§ EXERCISE AIM
Set down the records again. Every word and mark must match exactly.

── INPUT MATERIAL ──

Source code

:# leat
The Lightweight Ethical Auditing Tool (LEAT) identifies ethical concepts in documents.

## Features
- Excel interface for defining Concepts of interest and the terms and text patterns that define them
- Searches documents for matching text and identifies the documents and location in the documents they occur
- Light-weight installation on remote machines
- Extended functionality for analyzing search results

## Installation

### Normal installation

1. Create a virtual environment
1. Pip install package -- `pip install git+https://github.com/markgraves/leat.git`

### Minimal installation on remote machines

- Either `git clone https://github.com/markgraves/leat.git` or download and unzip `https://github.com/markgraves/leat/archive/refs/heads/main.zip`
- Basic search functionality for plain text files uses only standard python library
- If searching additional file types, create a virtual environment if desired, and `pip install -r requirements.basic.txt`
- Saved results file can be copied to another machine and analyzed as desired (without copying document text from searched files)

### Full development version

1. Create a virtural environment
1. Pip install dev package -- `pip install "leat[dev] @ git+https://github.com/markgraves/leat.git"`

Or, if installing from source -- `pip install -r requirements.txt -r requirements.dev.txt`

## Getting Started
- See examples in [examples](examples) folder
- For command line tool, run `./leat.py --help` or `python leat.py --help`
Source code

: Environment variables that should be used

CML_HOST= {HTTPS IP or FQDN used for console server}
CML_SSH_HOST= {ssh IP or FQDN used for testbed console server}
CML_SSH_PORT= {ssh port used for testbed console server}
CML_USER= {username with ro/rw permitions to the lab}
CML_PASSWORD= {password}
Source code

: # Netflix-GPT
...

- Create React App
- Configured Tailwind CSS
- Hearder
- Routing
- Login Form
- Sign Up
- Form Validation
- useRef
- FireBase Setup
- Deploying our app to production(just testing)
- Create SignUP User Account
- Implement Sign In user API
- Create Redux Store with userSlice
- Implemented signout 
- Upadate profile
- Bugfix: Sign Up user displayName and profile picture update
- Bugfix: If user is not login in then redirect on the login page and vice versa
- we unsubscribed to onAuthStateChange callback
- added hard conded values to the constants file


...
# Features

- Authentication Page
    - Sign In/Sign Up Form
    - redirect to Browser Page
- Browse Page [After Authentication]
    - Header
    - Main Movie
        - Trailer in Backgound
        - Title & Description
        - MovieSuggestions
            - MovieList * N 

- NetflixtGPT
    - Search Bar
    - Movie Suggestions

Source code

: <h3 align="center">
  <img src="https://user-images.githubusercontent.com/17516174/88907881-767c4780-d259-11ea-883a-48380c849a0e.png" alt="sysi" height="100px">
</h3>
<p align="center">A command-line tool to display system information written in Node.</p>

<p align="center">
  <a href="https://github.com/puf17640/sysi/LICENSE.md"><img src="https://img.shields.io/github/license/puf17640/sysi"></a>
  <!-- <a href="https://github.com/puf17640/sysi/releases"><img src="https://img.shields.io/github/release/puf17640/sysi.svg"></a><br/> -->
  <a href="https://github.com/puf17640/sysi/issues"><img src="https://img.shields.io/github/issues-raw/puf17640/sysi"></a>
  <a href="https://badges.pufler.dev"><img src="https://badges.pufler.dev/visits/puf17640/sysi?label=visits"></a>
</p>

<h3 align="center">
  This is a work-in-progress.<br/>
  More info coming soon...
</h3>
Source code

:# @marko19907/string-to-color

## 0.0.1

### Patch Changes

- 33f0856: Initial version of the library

───

§ ANSWER SPACE
Source code

:# leat
The Lightweight Ethical Auditing Tool (LEAT) identifies ethical concepts in documents.

## Features
- Excel interface for defining Concepts of interest and the terms and text patterns that define them
- Searches documents for matching text and identifies the documents and location in the documents they occur
- Light-weight installation on remote machines
- Extended functionality for analyzing search results

## Installation

### Normal installation

1. Create a virtual environment
1. Pip install package -- `pip install git+https://github.com/markgraves/leat.git`

### Minimal installation on remote machines

- Either `git clone https://github.com/markgraves/leat.git` or download and unzip `https://github.com/markgraves/leat/archive/refs/heads/main.zip`
- Basic search functionality for plain text files uses only standard python library
- If searching additional file types, create a virtual environment if desired, and `pip install -r requirements.basic.txt`
- Saved results file can be copied to another machine and analyzed as desired (without copying document text from searched files)

### Full development version

1. Create a virtural environment
1. Pip install dev package -- `pip install "leat[dev] @ git+https://github.com/markgraves/leat.git"`

Or, if installing from source -- `pip install -r requirements.txt -r requirements.dev.txt`

## Getting Started
- See examples in [examples](examples) folder
- For command line tool, run `./leat.py --help` or `python leat.py --help`
Source code

: Environment variables that should be used

CML_HOST= {HTTPS IP or FQDN used for console server}
CML_SSH_HOST= {ssh IP or FQDN used for testbed console server}
CML_SSH_PORT= {ssh port used for testbed console server}
CML_USER= {username with ro/rw permitions to the lab}
CML_PASSWORD= {password}
Source code

: # Netflix-GPT
...

- Create React App
- Configured Tailwind CSS
- Hearder
- Routing
- Login Form
- Sign Up
- Form Validation
- useRef
- FireBase Setup
- Deploying our app to production(just testing)
- Create SignUP User Account
- Implement Sign In user API
- Create Redux Store with userSlice
- Implemented signout 
- Upadate profile
- Bugfix: Sign Up user displayName and profile picture update
- Bugfix: If user is not login in then redirect on the login page and vice versa
- we unsubscribed to onAuthStateChange callback
- added hard conded values to the constants file


...
# Features

- Authentication Page
    - Sign In/Sign Up Form
    - redirect to Browser Page
- Browse Page [After Authentication]
    - Header
    - Main Movie
        - Trailer in Backgound
        - Title & Description
        - MovieSuggestions
            - MovieList * N 

- NetflixtGPT
    - Search Bar
    - Movie Suggestions

Source code

: <h3 align="center">
  <img src="https://user-images.githubusercontent.com/17516174/88907881-767c4780-d259-11ea-883a-48380c849a0e.png" alt="sysi" height="100px">
</h3>
<p align="center">A command-line tool to display system information written in Node.</p>

<p align="center">
  <a href="https://github.com/puf17640/sysi/LICENSE.md"><img src="https://img.shields.io/github/license/puf17640/sysi"></a>
  <!-- <a href="https://github.com/puf17640/sysi/releases"><img src="https://img.shields.io/github/release/puf17640/sysi.svg"></a><br/> -->
  <a href="https://github.com/puf17640/sysi/issues"><img src="https://img.shields.io/github/issues-raw/puf17640/sysi"></a>
  <a href="https://badges.pufler.dev"><img src="https://badges.pufler.dev/visits/puf17640/sysi?label=visits"></a>
</p>

<h3 align="center">
  This is a work-in-progress.<br/>
  More info coming soon...
</h3>
Source code

:# @marko19907/string-to-color

## 0.0.1

### Patch Changes

- 33f0856: Initial version of the library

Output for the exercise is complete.